=== Begin Enclosure ===

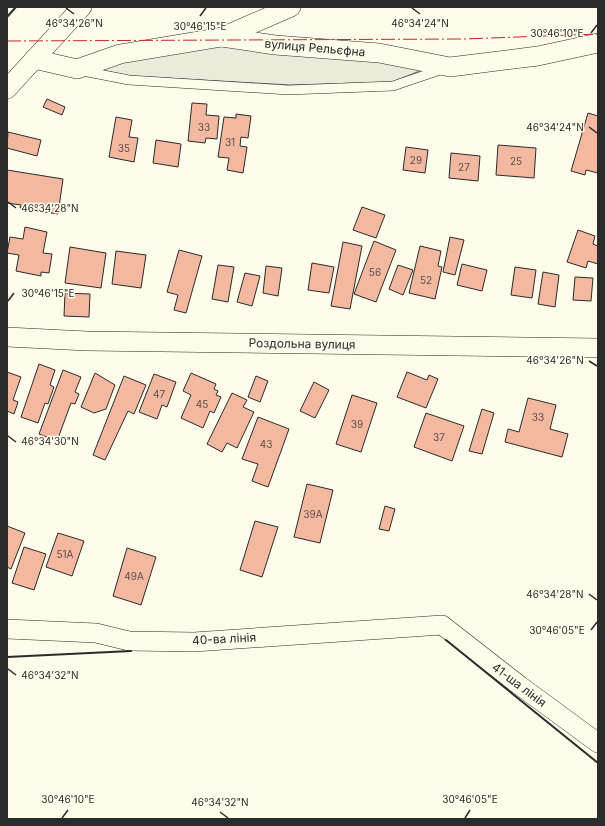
<svg xmlns="http://www.w3.org/2000/svg" width="605" height="826" viewBox="0 0 605 826" font-family="Inter,sans-serif">
<style>
.green{fill:#ecebdb;stroke:#74746e}
.building{fill:#f2b8a0;stroke:#2b2b2b}
.lines{fill:none;stroke-linecap:round;stroke-linejoin:round}
.service-casing{stroke:#2b2b2b;stroke-width:10}
.minor-casing{stroke:#2b2b2b;stroke-width:20}
.service{stroke:#fdfbea;stroke-width:9}
.minor{stroke:#fdfbea;stroke-width:19}
.wall{stroke:#2b2b2b;stroke-width:2}
.power{stroke:#c62828;stroke-width:1;stroke-dasharray:14 3 2 3;stroke-linecap:butt}
.ticks{fill:none;stroke:#2b2b2b;stroke-width:1.5}
.labels{text-anchor:middle;stroke-width:3;stroke-linejoin:round;paint-order:stroke}
.number-label{font-size:10px;fill:#5d4e48}
.street-label{font-size:12px;fill:#2b2b2b;stroke:#fdfbea}
.ticks-label{font-size:10px;text-anchor:middle;fill:#2b2b2b;stroke:#fdfbea;stroke-width:3;stroke-linejoin:round;paint-order:stroke}
</style>
<rect width="100%" height="100%" fill="#fdfbea"/>
<path class="green" d="M220,44L378,59L422,70L392,82L291,85L130,76L95,69L123,59Z"/>
<g class="building">
<path d="M47,99L65,107L62,115L43,107Z"/>
<path d="M192,103L207,104L206,115L219,116L217,139L206,138L205,143L188,141Z"/>
<path d="M588,113L598,116V173L586,170L585,175L571,171Z"/>
<path d="M236,114L251,116L248,138L241,137L240,146L247,147L243,173L227,170L229,158L218,157L224,117L236,118Z"/>
<path d="M116,117L132,120L129,137L138,138L134,162L109,157Z"/>
<path d="M8,132L41,140L37,156L7,148Z"/>
<path d="M156,140L181,144L178,167L153,163Z"/>
<path d="M498,145L536,148L534,178L496,175Z"/>
<path d="M406,147L428,150L425,173L403,170Z"/>
<path d="M451,153L480,156L478,181L449,178Z"/>
<path d="M7,170L63,179L58,214L20,208L21,205L7,203Z"/>
<path d="M362,207L385,215L376,238L353,230Z"/>
<path d="M25,227L47,232L43,253L52,254L49,273L41,272V276L16,271L19,255L7,253L10,237L23,239Z"/>
<path d="M578,230L595,236L593,244L598,246V264L588,261L586,268L567,262Z"/>
<path d="M450,237L464,240L455,275L443,272Z"/>
<path d="M374,241L396,250L376,302L354,294Z"/>
<path d="M343,242L362,246L350,309L331,306Z"/>
<path d="M420,246L441,251L438,266L442,267L435,299L409,293Z"/>
<path d="M70,247L106,253L101,288L65,283Z"/>
<path d="M179,250L202,256L186,313L174,310L178,295L167,292Z"/>
<path d="M116,251L146,255L141,288L112,284Z"/>
<path d="M312,263L334,267L329,293L308,290Z"/>
<path d="M462,264L487,270L482,291L457,285Z"/>
<path d="M218,265L234,267L228,302L212,299Z"/>
<path d="M398,265L413,270L403,295L389,289Z"/>
<path d="M266,266L282,268L278,296L263,293Z"/>
<path d="M515,267L536,270L532,298L511,295Z"/>
<path d="M543,272L559,275L555,307L538,304Z"/>
<path d="M245,273L260,276L252,306L237,302Z"/>
<path d="M575,277L593,278L591,301L573,300Z"/>
<path d="M65,293L90,294L89,317L64,316Z"/>
<path d="M39,364L55,370L50,385L54,387L48,404L45,403L38,423L21,417Z"/>
<path d="M63,370L81,377L75,392L79,394L75,404L71,403L57,441L39,434Z"/>
<path d="M7,372L21,377L13,400L18,402L14,414L7,411Z"/>
<path d="M407,372L427,380L429,375L438,379L426,408L397,397Z"/>
<path d="M95,373L115,385L106,409L94,413L81,407Z"/>
<path d="M191,373L216,384L214,389L218,391L216,395L221,397L214,413L210,411L203,428L181,418L191,395L183,391Z"/>
<path d="M154,374L176,382L167,407L162,405L157,419L139,412Z"/>
<path d="M124,376L146,385L134,414L128,411L105,460L93,455Z"/>
<path d="M256,376L268,381L260,402L248,397Z"/>
<path d="M314,382L329,390L315,418L300,411Z"/>
<path d="M232,393L247,400L243,407L254,412L237,448L227,443L222,452L207,444Z"/>
<path d="M352,395L377,403L361,452L336,444Z"/>
<path d="M528,398L556,405L550,429L568,434L562,457L505,442L508,429L519,432Z"/>
<path d="M482,409L494,413L482,454L469,451Z"/>
<path d="M426,413L464,426L452,461L414,447Z"/>
<path d="M258,417L289,429L268,487L252,481L258,464L242,459Z"/>
<path d="M307,484L333,490L320,543L294,537Z"/>
<path d="M385,506L395,509L389,531L379,529Z"/>
<path d="M255,521L278,527L262,577L240,570Z"/>
<path d="M7,526L25,533L11,569L7,567Z"/>
<path d="M58,533L84,541L72,576L46,567Z"/>
<path d="M24,547L46,554L34,590L12,583Z"/>
<path d="M127,548L156,557L141,605L113,596Z"/>
</g>
<g class="lines">
<g class="service-casing">
<path id="service" d="M83,71L129,80L288,90L393,86L443,69"/>
</g>
<g class="minor-casing">
<g id="minor">
<path d="M222,37L291,7"/>
<path d="M34,59L77,69L120,54L222,37L275,45L379,53L450,67L538,56L598,43"/>
<path d="M7,89L82,7"/>
<path d="M7,337L87,341L598,348"/>
<path d="M7,629L96,633L129,641L194,642L442,625L519,685L598,743"/>
</g>
</g>
<use href="#service" class="service"/>
<use href="#minor" class="minor"/>
<g class="wall">
<path d="M7,17L16,7"/>
<path d="M446,640L598,763"/>
<path d="M7,657L131,651"/>
</g>
<path class="power" d="M7,41L464,39L598,34"/>
</g>
<path class="ticks" d="M66,8L74,14M412,8L420,14M200,16L206,8M591,33L597,25M589,127L597,133M8,202L16,208M8,301L14,293M589,361L597,366M8,436L16,442M589,594L597,600M591,630L597,622M8,669L16,675M220,812L228,818M62,818L68,810M465,818L470,810"/>
<g class="labels">
<g class="number-label">
<text x="204" y="131">33</text>
<text x="230" y="146">31</text>
<text x="124" y="152">35</text>
<text x="416" y="164">29</text>
<text x="516" y="165">25</text>
<text x="464" y="171">27</text>
<text x="375" y="276">56</text>
<text x="426" y="284">52</text>
<text x="159" y="398">47</text>
<text x="202" y="408">45</text>
<text x="538" y="421">33</text>
<text x="357" y="428">39</text>
<text x="439" y="441">37</text>
<text x="266" y="448">43</text>
<text x="313" y="518">39А</text>
<text x="65" y="558">51А</text>
<text x="134" y="580">49А</text>
</g>
<g class="street-label">
<text transform="translate(315 48) rotate(5)" y="4">вулиця Рельєфна</text>
<text transform="translate(302 344) rotate(1)" y="4">Роздольна вулиця</text>
<text transform="translate(224 639) rotate(-3)" y="4">40-ва лінія</text>
<text transform="translate(519 685) rotate(37)" y="4">41-ша лінія</text>
</g>
</g>
<g class="ticks-label">
<text x="74" y="27">46°34'26"N</text>
<text x="420" y="27">46°34'24"N</text>
<text x="200" y="30">30°46'15"E</text>
<text x="557" y="37">30°46'10"E</text>
<text x="555" y="131">46°34'24"N</text>
<text x="50" y="212">46°34'28"N</text>
<text x="48" y="297">30°46'15"E</text>
<text x="555" y="364">46°34'26"N</text>
<text x="50" y="445">46°34'30"N</text>
<text x="555" y="598">46°34'28"N</text>
<text x="557" y="634">30°46'05"E</text>
<text x="50" y="679">46°34'32"N</text>
<text x="68" y="803">30°46'10"E</text>
<text x="470" y="803">30°46'05"E</text>
<text x="220" y="806">46°34'32"N</text>
</g>
<rect width="605" height="826" fill="none" stroke="#2b2b2b" stroke-width="16"/>
</svg>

=== End Enclosure ===

Scan the records above for the string "green", and copy every line where it turns up.

> _Response box_:
.green{fill:#ecebdb;stroke:#74746e}
<path class="green" d="M220,44L378,59L422,70L392,82L291,85L130,76L95,69L123,59Z"/>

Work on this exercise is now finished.